Original threadI'm going to say something that may earn me a lot of enemies and a coveted spot on many an ignore list.
I think Edwards lied about his affair to protect his ideals.
Yes, that's right.
I know, we don't think lying for an ideal exists anymore. Not after 8 years of Bush-Cheney and their fucked-up conception of "ideals". It's just excuse-making trumped up in pretty language, as far as we're concerned.
But I say we need to start entertaining that possibility.
He lied to protect their viability. He knew what the MSM thought of him. He knew that a weak moment on his part-- which I believe the affair was-- would be blown up into a giant moral failing. And for many of us that was, in fact, what his weak moment became.
To our detriment, IMO.
Because it does none of us any good to have only one response to every person who cheats-- condemnation. It kills discussion dead about the mental processes involved in an affair, and therefore how to truly prevent cheating; and especially how to deal with one of our deepest fears-- that our life partner will abandon us once we become sickly, old, poor or all three.

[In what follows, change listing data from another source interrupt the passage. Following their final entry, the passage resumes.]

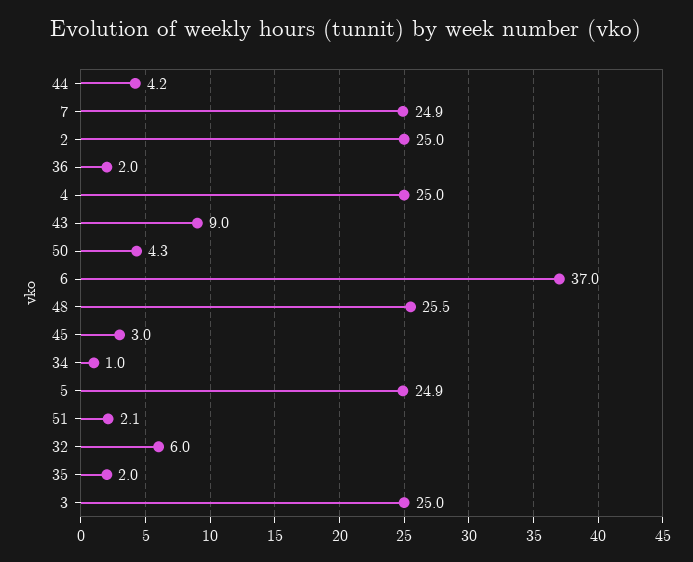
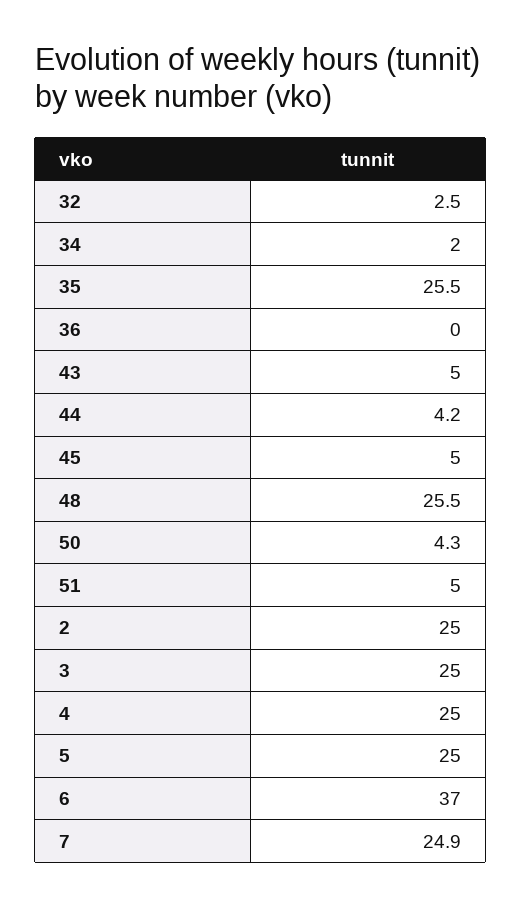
  {
    "44": 4.2,
    "7": 24.9,
    "2": 25,
-   "36": 2,
+   "36": 0,
    "4": 25,
-   "43": 9,
+   "43": 5,
    "50": 4.3,
    "6": 37,
    "48": 25.5,
-   "45": 3,
+   "45": 5,
-   "34": 1,
+   "34": 2,
-   "5": 24.9,
+   "5": 25,
-   "51": 2.1,
+   "51": 5,
-   "32": 6,
+   "32": 2.5,
-   "35": 2,
+   "35": 25.5,
    "3": 25
  }

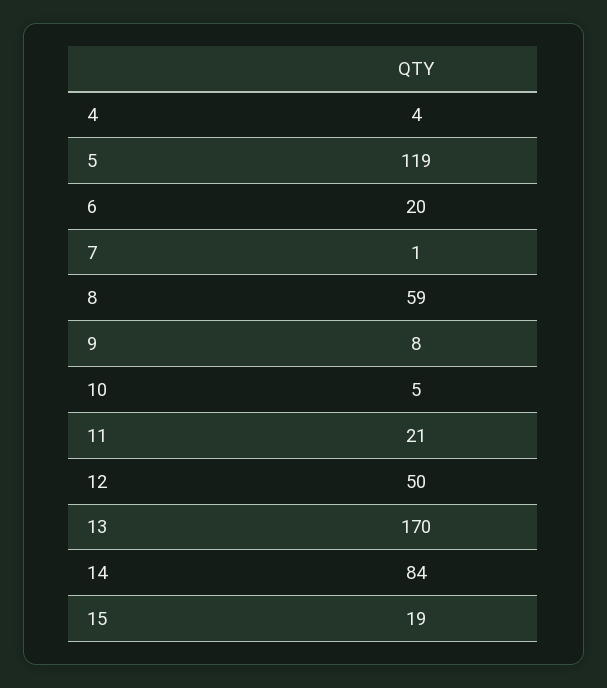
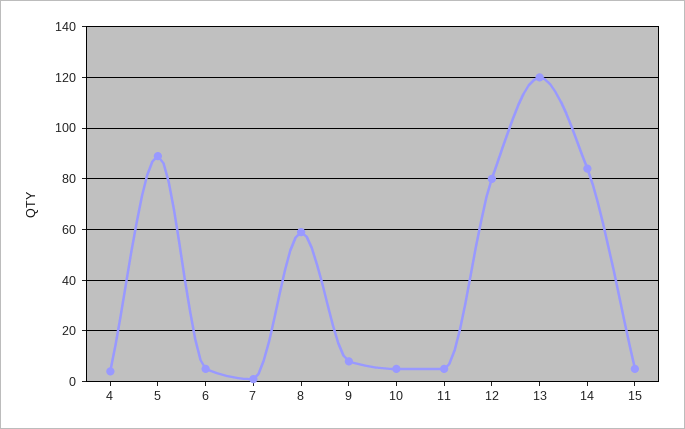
  {
    "4": 4,
-   "5": 119,
+   "5": 90,
-   "6": 20,
+   "6": 5,
    "7": 1,
    "8": 59,
    "9": 8,
    "10": 5,
-   "11": 21,
+   "11": 5,
-   "12": 50,
+   "12": 80,
-   "13": 170,
+   "13": 120,
    "14": 84,
-   "15": 19
+   "15": 5
  }

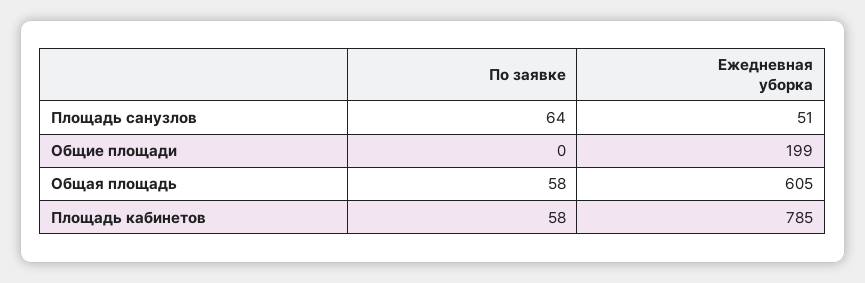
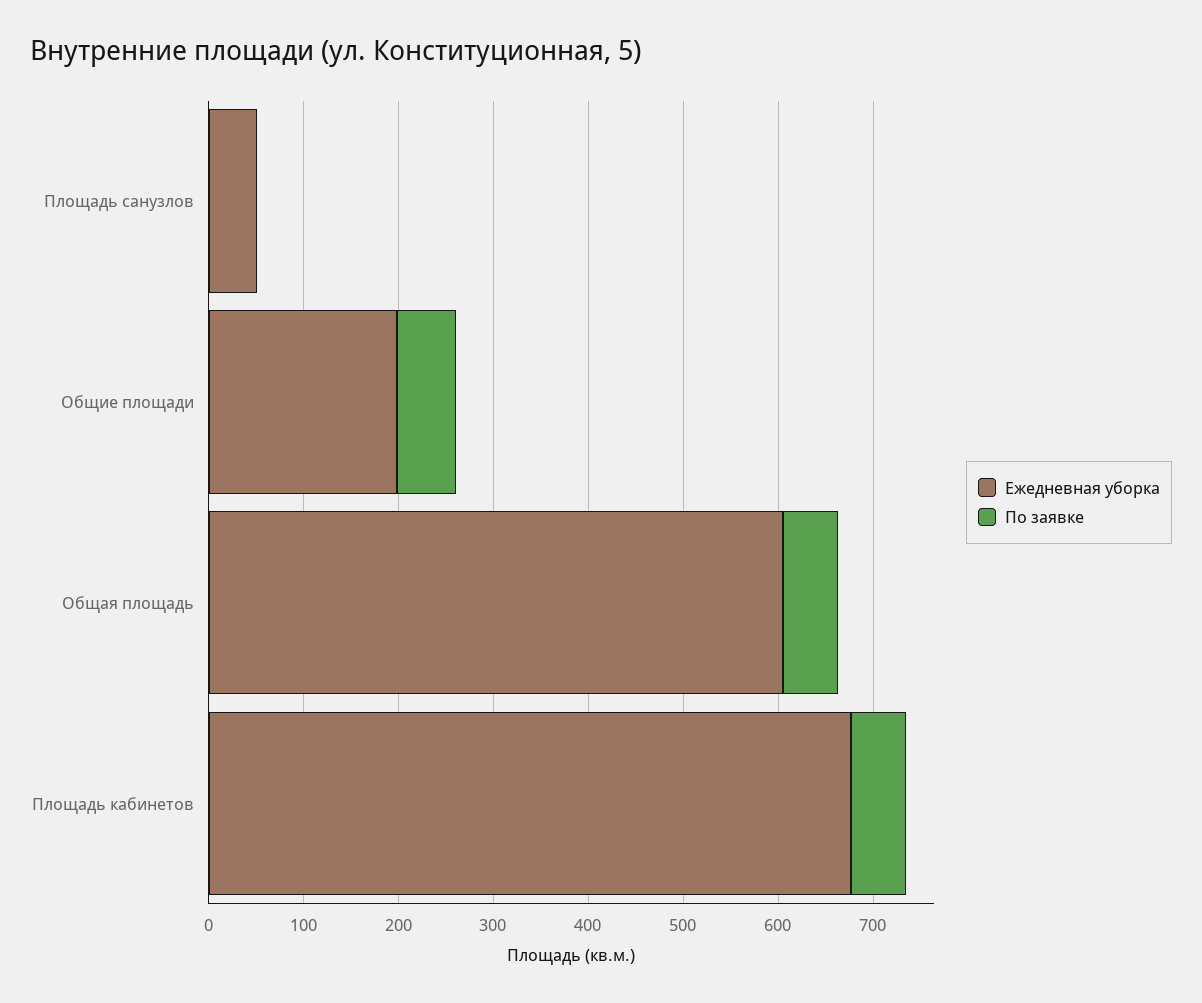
  {
    "По заявке": {
-     "Площадь санузлов": 64,
+     "Площадь санузлов": 0,
-     "Общие площади": 0,
+     "Общие площади": 60,
      "Общая площадь": 58,
      "Площадь кабинетов": 58
    },
    "Ежедневная уборка": {
      "Площадь санузлов": 51,
      "Общие площади": 199,
      "Общая площадь": 605,
-     "Площадь кабинетов": 785
+     "Площадь кабинетов": 680
    }
  }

Avoiding discussion about these things will not solve ANYONE'S problems-- the Edwards' or ours.
They both are handling this beautifully. He's staying out of sight until after the election, and hopefully doing work behind-the-scenes; she's putting herself out there, as she should for health care.
I'm particularly impressed by her laying down the law with the press: stick only to the topic at hand. No personal interviews.
There's something different about JE's affair versus Clinton's, or Gary Hart's. Cheating is not a
pattern on JE's part, like it was with Clinton (and maybe Hart). His affair looks like a genuine weak moment, in the face of overwhelming sense of comfort and escape the other woman offered, temporarily.
Why was he able to resist the pull until now? You would think, for instance, that he would've cheated on Elizabeth after their son died-- bar none, the greatest strain on their marriage.
And you'd think he would've been used to women throwing themselves at him-- they probably have for all his life. He'd been able till now to resist the charms of all those women-- what was different about this time, besides the cancer?
Nothing is ever going to get solved or answered by black-or-white moralizing about affairs. Yes, he cheated on a sickly wife. That's the hardest point to get around. It's the main impetus behind dealing with Edwards in such a binary fashion.
But do we
learn anything?
Do we ever figure out what to do, to fight those destructive emotions that propel someone to think it's OK to abandon a partner once they become less than whole?
Do we ever learn how to love and promote a person's ideas at the same time we hate their decisions?
(Those who believe Edwards was a phony all along have answered that question for themselves. It's a simple answer to the question. Well, part of our task as progressives is to beware the quick and simple decision.)
Do we ever come up with an answer to the problem of intelligent wives being "uncomfortable", and stupid but cheerful and accommodating mistresses being "comfortable"; and thereby debunk the idea that brains are sexually unattractive?
No, we do not. We really don't do much of anything when we think black-or-white.